7 -- The problem is the capabilities of the systems we use to currently do the above are not sufficient to deliver an integrated and curated experience:
  1. Our community platforms, while excellent at community (albeit with a somewhat clunky user experience) and with the benefit of a rich experience of integration with the major AMS platforms, are: 1) not connected with the training experiences we deliver through LMS solutions, and 2) are not strong enough to operate as a CMS and thus operate as a segregated community ghetto independent of the rest of an association’s content.
  2. Most LMS solutions are great in delivering learning experiences, but terrible at connecting/engaging the participants and at connecting with non-training content. There are also not powerful enough on their own to act as a CMS solution to run an overall website.
  3. CMS solutions don’t have LMS capabilities, and while their community capabilities are developing, they lack experience at connecting to the AMS solutions that are still at the heart of how we are managing membership and transactional processes.

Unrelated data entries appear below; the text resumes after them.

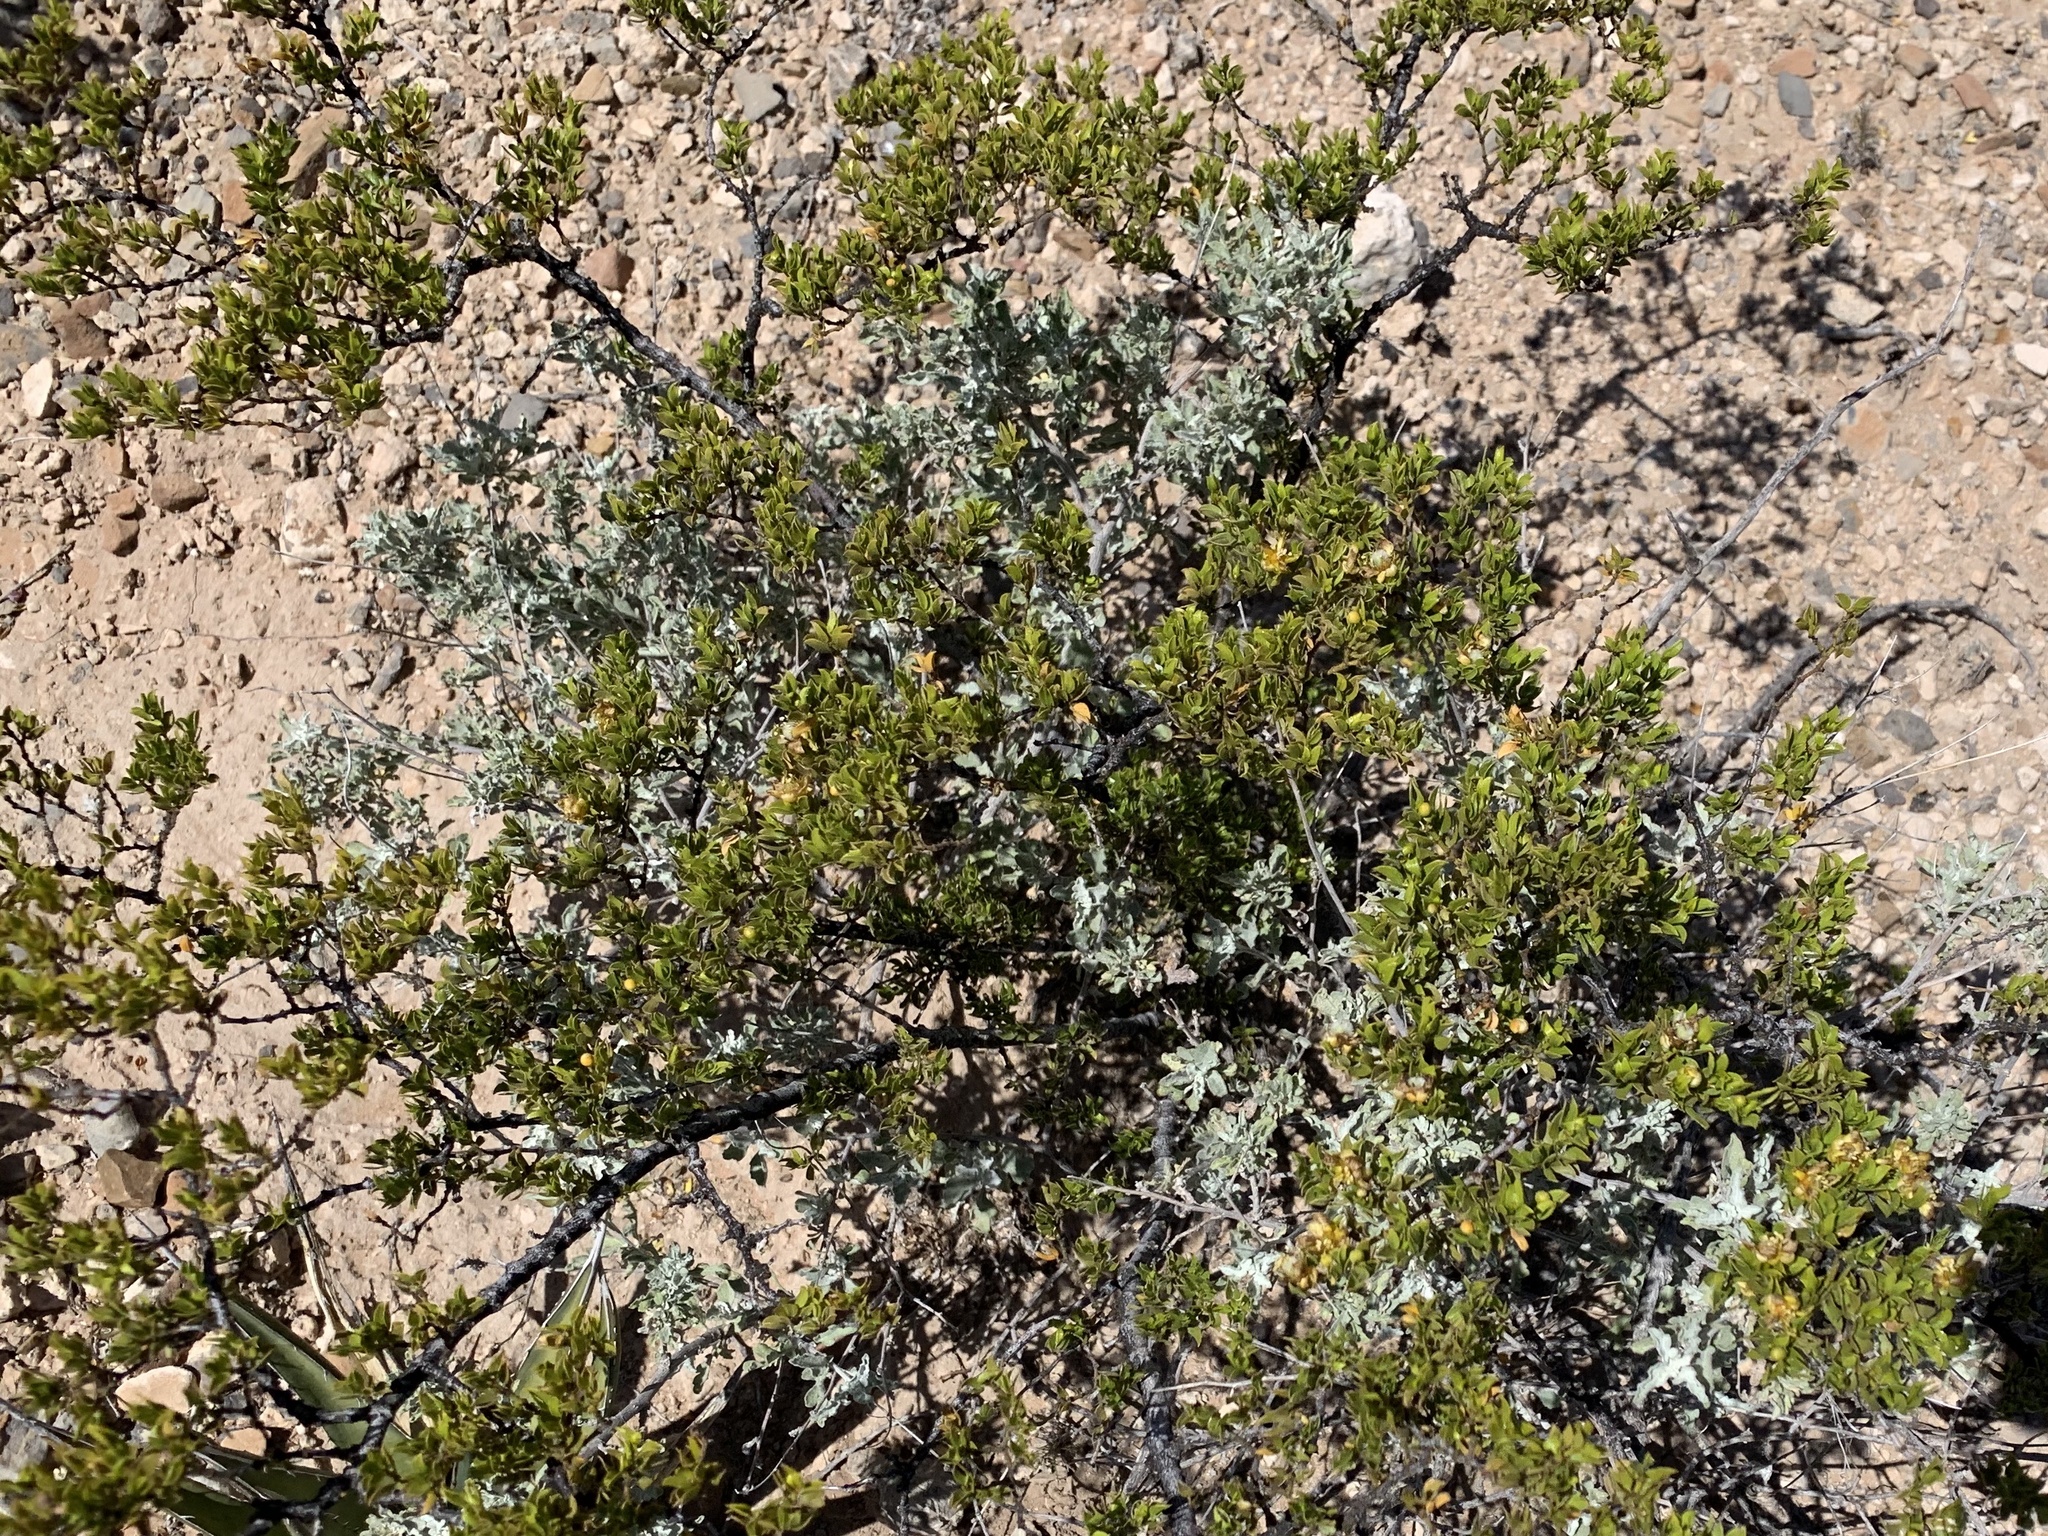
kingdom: Plantae
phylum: Tracheophyta
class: Magnoliopsida
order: Zygophyllales
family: Zygophyllaceae
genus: Larrea
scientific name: Larrea tridentata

8 -- These 3 capabilities – community, LMS, and CMS – are converging, but they are not yet there. And the required expertise to connect them all into a seamless experience is beyond the reach of most associations.

9 -- A platform that does this and can do so as a turnkey solution – and preferably in the cloud as a SaaS solution -- has the potential to become the defacto standard for a host of associations, and the way for many associations to navigate the challenging times ahead. Requirements of this platform:

  1. Community is not bolted on to the website as a separate ghetto; it IS the web site.
  2. All content visible to everyone, optimized for SEO, and navigable and findable via faceted search. Differentiated access to content based on either purchase or member status.
  3. Learning paths definable by combinations of modular assets – including non-training assets – and with mastery measured by assessment engine tied to certificates.

So let the conversation begin. Am I a Genius, a Nut, or just plain Cranky?